• Problem to work on: Copy out each line of the material below exactly as it appears, omitting the pictures from your answer.

• Listing:
============================================================

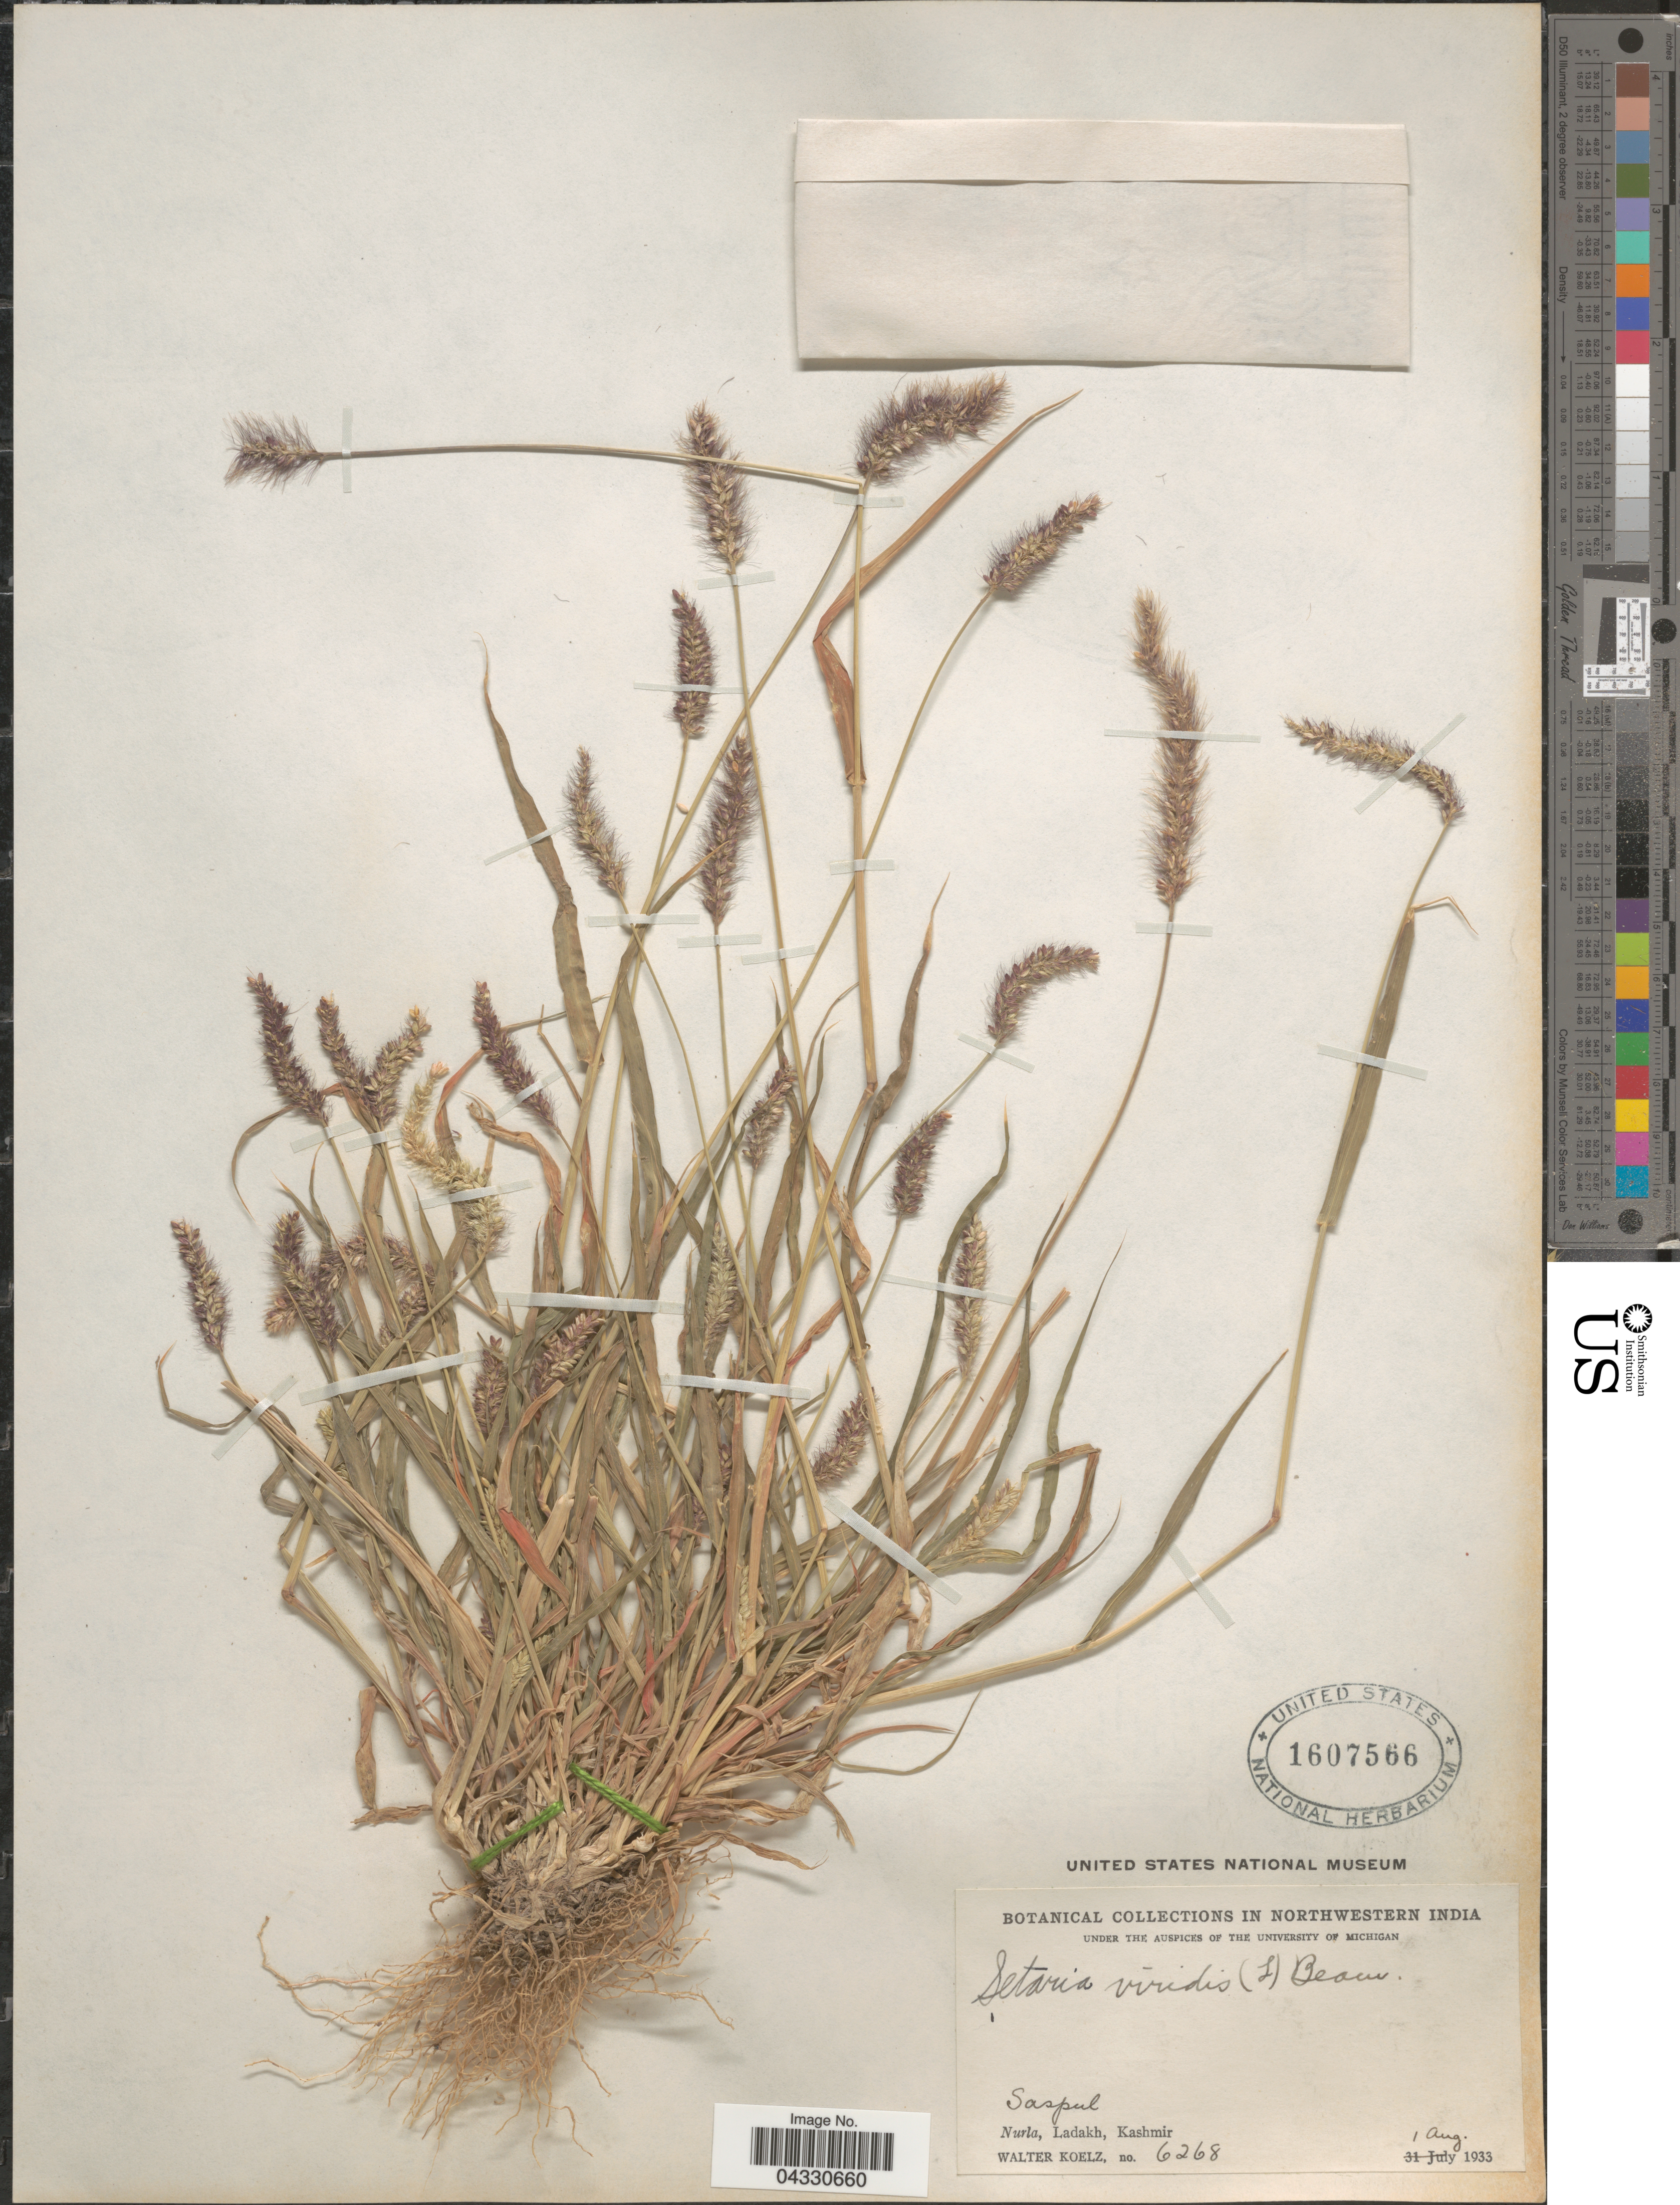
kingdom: Plantae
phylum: Tracheophyta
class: Liliopsida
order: Poales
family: Poaceae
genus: Setaria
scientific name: Setaria viridis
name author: (L.) P. Beauv.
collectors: W. N. Koelz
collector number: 6268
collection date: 1933-08-01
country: India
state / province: Jammu and Kashmir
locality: Northwestern India. Saspul. Nurla, Ladakh, Kashmir.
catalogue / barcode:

============================================================

• Expected output:
kingdom: Plantae
phylum: Tracheophyta
class: Liliopsida
order: Poales
family: Poaceae
genus: Setaria
scientific name: Setaria viridis
name author: (L.) P. Beauv.
collectors: W. N. Koelz
collector number: 6268
collection date: 1933-08-01
country: India
state / province: Jammu and Kashmir
locality: Northwestern India. Saspul. Nurla, Ladakh, Kashmir.
catalogue / barcode:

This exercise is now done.